On voit tout ce que dérobe
Voile ou robe ;
Dans ses yeux d’azur en feu,
Son regard que rien ne voile
Et l’étoile
Qui brille au fond d’un ciel bleu.

L’eau sur son corps qu’elle essuie
Roule en pluie,
Comme sur un peuplier ;
Comme si, gouttes à gouttes,
Tombaient toutes
Les perles de son collier.

Mais Sara la nonchalante
Est bien lente
À finir ses doux ébats ;
Toujours elle se balance
En silence,
Et va murmurant tout bas :

« Oh ! si j’étais capitane,
» Ou sultane,
» Je prendrais des bains ambrés,
» Dans un bain de marbre jaune,
» Près d’un trône,
» Entre deux griffons dorés !

» J’aurais le hamac de soie
» Qui se ploie
» Sous le corps prêt à pâmer ;
» J’aurais la molle ottomane
» Dont émane
» Un parfum qui fait aimer.

» Je pourrais folâtrer nue,
» Sous la nue,
» Dans le ruisseau du jardin,
» Sans craindre de voir dans l’ombre
» Du bois sombre
» Des yeux s’allumer soudain.

» Il faudrait risquer sa tête
» Inquiète,
» Et tout braver pour me voir,
» Le sabre nu de l’heyduque,
» Et l’eunuque
» Aux dents blanches, au front noir !

» Puis, je pourrais sans qu’on presse
» Ma paresse,
» Laisser avec mes habits
» Traîner sur les larges dalles
» Mes sandales
» De drap brodé de rubis. »

Ainsi se parle en princesse,
Et sans cesse
Se balance avec amour
La jeune fille rieuse,
Oublieuse
Des promptes ailes du jour.

L’eau, du pied de la baigneuse
Peu soigneuse,
Rejaillit sur le gazon,
Sur sa chemise plissée,
Balancée
Aux branches d’un vert buisson.

Et cependant des campagnes
Ses compagnes
Prennent toutes le chemin.
Voici leur troupe frivole
Qui s’envole
En se tenant par la main.

Chacune, en chantant comme elle,
Passe, et mêle
Ce reproche à sa chanson :
– Oh ! la paresseuse fille
Qui s’habille
Si tard un jour de moisson !

Juillet 1828.

Remarque

Vous avez pu le remarquer, je propose deux versions de ce poème, deux enregistrements.
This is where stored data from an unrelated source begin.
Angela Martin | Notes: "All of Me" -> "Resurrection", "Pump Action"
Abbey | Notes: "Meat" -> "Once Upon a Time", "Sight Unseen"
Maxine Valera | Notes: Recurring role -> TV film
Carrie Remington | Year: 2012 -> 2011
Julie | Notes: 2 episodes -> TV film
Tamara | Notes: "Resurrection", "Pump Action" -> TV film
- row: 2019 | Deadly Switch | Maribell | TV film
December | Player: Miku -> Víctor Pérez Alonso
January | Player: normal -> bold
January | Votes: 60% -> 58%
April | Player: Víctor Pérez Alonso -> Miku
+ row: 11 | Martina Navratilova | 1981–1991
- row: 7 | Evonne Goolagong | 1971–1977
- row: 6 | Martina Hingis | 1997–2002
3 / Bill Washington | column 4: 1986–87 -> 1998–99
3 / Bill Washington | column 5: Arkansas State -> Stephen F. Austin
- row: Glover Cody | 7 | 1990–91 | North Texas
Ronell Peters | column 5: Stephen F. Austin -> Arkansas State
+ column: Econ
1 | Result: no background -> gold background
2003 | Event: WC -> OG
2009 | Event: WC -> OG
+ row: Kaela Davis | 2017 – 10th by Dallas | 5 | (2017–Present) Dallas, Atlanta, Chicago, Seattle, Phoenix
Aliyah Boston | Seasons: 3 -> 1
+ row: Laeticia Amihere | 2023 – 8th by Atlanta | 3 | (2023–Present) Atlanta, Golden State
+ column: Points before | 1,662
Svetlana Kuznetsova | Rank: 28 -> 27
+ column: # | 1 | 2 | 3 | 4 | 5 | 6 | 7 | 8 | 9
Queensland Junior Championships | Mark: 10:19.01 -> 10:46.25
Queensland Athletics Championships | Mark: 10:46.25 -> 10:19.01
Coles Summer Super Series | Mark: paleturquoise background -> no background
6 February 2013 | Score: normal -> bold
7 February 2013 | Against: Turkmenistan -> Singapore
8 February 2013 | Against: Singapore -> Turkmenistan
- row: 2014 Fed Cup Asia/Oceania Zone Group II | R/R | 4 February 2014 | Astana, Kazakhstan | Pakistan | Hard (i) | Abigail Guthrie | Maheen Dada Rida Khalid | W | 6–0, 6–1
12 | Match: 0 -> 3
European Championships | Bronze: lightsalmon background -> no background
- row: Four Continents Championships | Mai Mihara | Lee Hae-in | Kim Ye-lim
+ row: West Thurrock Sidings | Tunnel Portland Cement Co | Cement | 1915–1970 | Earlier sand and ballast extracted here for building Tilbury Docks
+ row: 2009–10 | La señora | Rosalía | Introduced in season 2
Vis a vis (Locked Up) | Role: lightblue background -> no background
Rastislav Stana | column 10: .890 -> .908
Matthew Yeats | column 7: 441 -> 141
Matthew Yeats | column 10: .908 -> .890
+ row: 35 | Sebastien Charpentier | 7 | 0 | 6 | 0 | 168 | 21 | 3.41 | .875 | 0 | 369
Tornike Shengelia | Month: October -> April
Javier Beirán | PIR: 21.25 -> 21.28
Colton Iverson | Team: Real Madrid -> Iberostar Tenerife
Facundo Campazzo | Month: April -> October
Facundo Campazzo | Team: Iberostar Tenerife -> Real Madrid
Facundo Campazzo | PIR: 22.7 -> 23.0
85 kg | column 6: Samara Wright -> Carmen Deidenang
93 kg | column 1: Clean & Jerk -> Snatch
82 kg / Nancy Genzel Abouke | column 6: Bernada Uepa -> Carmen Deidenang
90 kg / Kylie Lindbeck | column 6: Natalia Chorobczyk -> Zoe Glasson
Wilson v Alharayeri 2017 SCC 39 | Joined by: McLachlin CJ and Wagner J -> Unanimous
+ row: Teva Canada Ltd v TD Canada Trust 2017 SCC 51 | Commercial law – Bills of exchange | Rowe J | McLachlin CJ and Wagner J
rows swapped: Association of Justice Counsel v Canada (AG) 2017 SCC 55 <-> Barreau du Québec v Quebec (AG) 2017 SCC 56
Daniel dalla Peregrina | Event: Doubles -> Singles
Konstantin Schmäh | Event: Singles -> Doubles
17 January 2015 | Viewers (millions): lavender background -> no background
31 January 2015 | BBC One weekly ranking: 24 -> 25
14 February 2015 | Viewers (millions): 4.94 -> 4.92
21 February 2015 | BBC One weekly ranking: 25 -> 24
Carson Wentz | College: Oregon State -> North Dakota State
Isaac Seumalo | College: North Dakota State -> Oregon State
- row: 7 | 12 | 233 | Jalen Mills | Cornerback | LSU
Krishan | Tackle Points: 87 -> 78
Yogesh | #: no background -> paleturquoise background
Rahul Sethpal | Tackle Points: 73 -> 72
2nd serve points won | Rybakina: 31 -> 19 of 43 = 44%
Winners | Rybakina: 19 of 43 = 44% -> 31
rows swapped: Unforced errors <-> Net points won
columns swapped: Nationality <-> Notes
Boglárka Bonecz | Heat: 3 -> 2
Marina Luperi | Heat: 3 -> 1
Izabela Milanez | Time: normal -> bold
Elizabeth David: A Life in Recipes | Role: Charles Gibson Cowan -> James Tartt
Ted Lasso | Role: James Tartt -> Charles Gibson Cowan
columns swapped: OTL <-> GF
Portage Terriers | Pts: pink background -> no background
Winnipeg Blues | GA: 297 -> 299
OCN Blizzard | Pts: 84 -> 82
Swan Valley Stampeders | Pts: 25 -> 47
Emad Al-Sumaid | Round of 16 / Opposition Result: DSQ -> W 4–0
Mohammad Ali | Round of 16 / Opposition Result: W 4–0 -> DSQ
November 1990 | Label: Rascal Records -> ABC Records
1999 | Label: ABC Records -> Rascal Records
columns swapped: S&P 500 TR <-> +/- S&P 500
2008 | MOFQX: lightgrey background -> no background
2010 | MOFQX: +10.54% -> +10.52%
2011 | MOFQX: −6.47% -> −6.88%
Tout simplement parce que le texte n’est pas le même. La quatrième strophe a été corrigée ainsi par Hugo :

Elle bat d’un pied timide
L’onde humide
Où tremble un mouvant tableau,
Fait rougir son pied d’albâtre,
Et, folâtre,
Rit de la fraîcheur de l’eau.

Je vous invite à écouter et comparer ces deux versions et à me dire celle que vous préférez. La première enregistrée, et dont le texte est ci-dessus publié, se trouve dans la 5e édition parue en même temps que la 1e en 1829 et consultable sur le site Gallica de la B.N.F.